E depois cheguei para a organização do evento e disse que não consegui tirar os palavrões, porque se tirasse, iria me perder no texto. É óbvio que isso foi uma mentira deslavada. Mas me disseram o que eu já estava careca de saber: o público não ficou chocado. 
É evidente que não.  Eles ouvem isso a todo o momento, em canções de funk - aí sim num contexto vulgar - e nas ruas.
Certa vez, no meio da minha aula de Artes, no 2º D do Ensino Médio, durante uma atividade e com a classe em silêncio, Emilly, uma das alunas, encontrando dificuldade na tarefa, falou:
- Eh, porra!
Apesar de falar para si, a classe toda ouviu.
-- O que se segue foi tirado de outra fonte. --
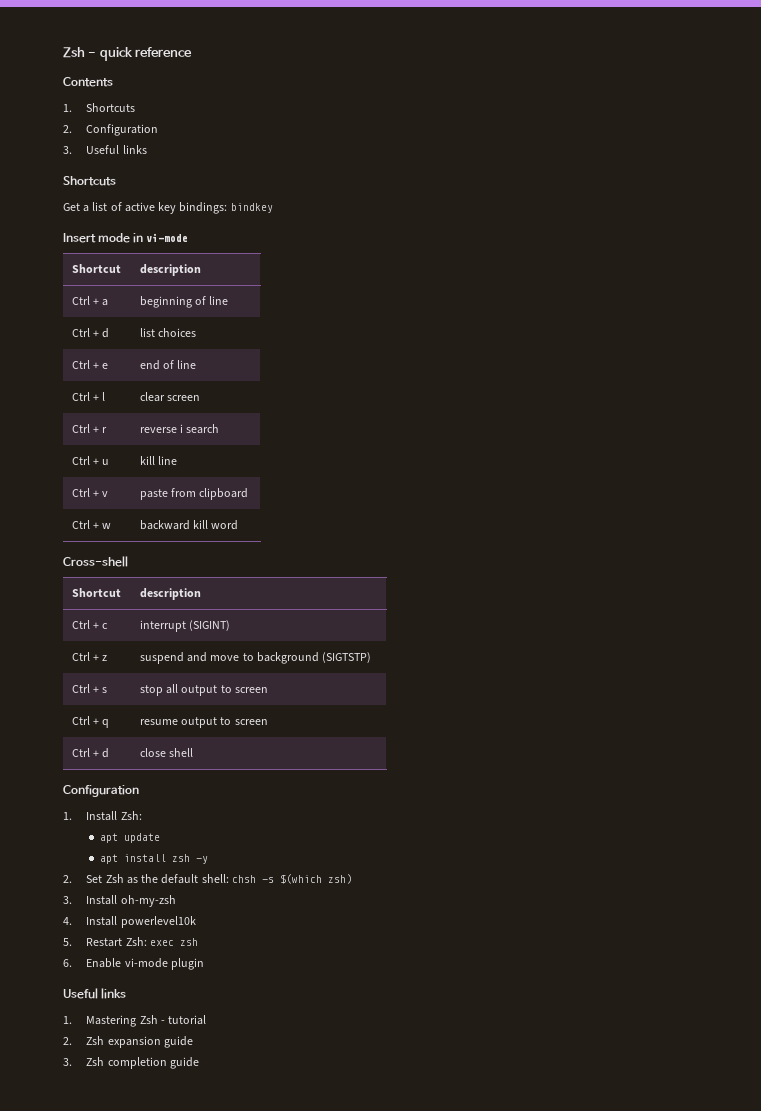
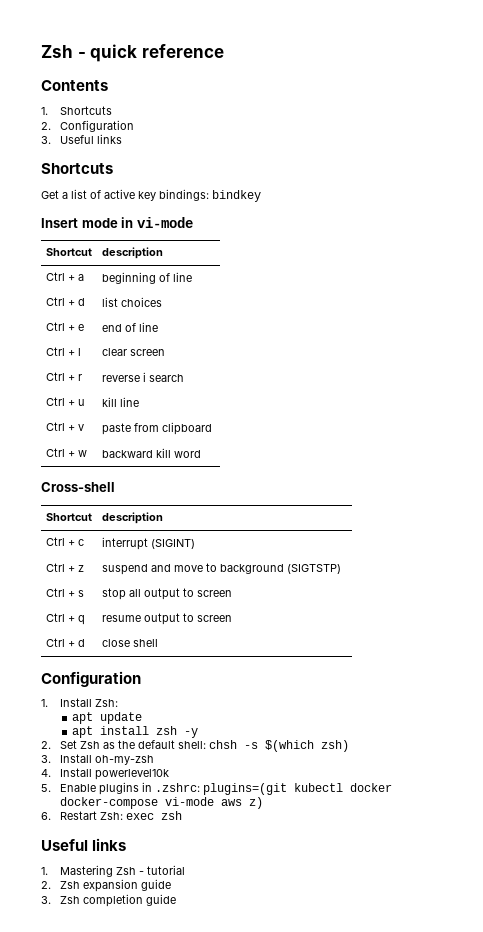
(72, 942) none -> [59,782,392,795] [59,797,263,809] [41,812,51,820] Enable plugins in .zshrc: plugins=(git kubectl docker docker-compose vi-mode aws z) // 6.
[63,958,204,970] // 6. Enable vi-mode plugin -> (182, 815) none

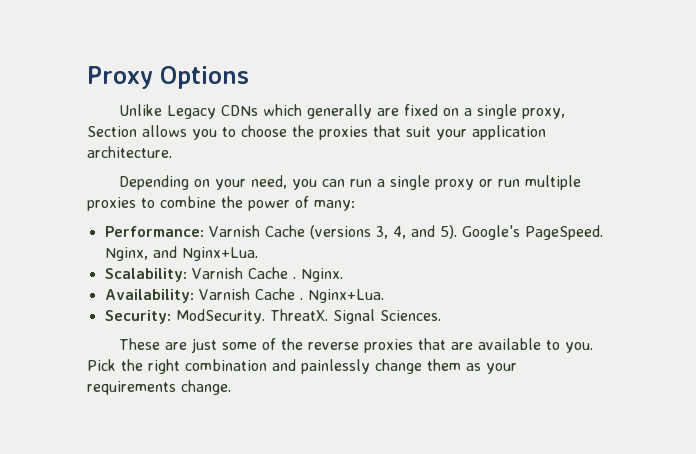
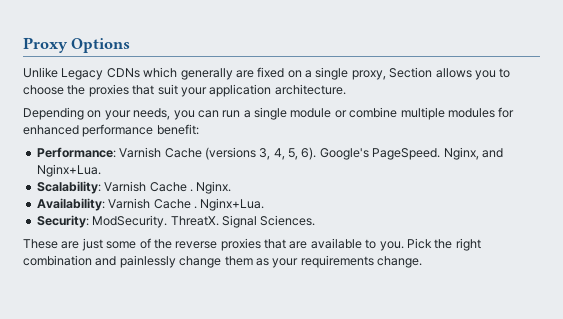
[250,175,287,189] need, -> [133,108,171,120] needs,
[434,175,581,190] [87,196,355,211] proxy or run multiple proxies to combine the power of many: -> [290,107,515,120] [23,124,199,137] module or combine multiple modules for enhanced performance benefit:
[410,225,457,239] and 5). -> [288,147,317,160] 5, 6).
E falei bem sério:
- Eh, boca suja...
Todos achavam que eu iria dar um esporro na aluna, mas emendei, ainda sério:
- ...do caralho!
Aquele "Eh, boca suja do caralho", causou um frenesi na galera, que riu imediatamente, pois  jamais imaginavam que um professor dissesse aquilo dentro de uma sala de aula.
Eles perceberam que eu não estava num pedestal, mas me igualava à eles. E nunca me desrespeitaram.
Quando criança,  minha mãe me chamava a atenção quando dizia um:
- Caralho!
Aí como sabia que não era para falar, eu ficava falando para mim:
- Caralho, caralho, caralho, caralho, caralho...
Agora, se tivesse permissão de falar, eu diria:
-Caralho!
E pronto. Não falaria mais. Pelo menos, não naquele momento.
Se as pessoas encarassem as coisas com mais naturalidade, sem hipocrisia e não fossem tão reprimidas pelo sistema, teríamos, com certeza, um mundo melhor.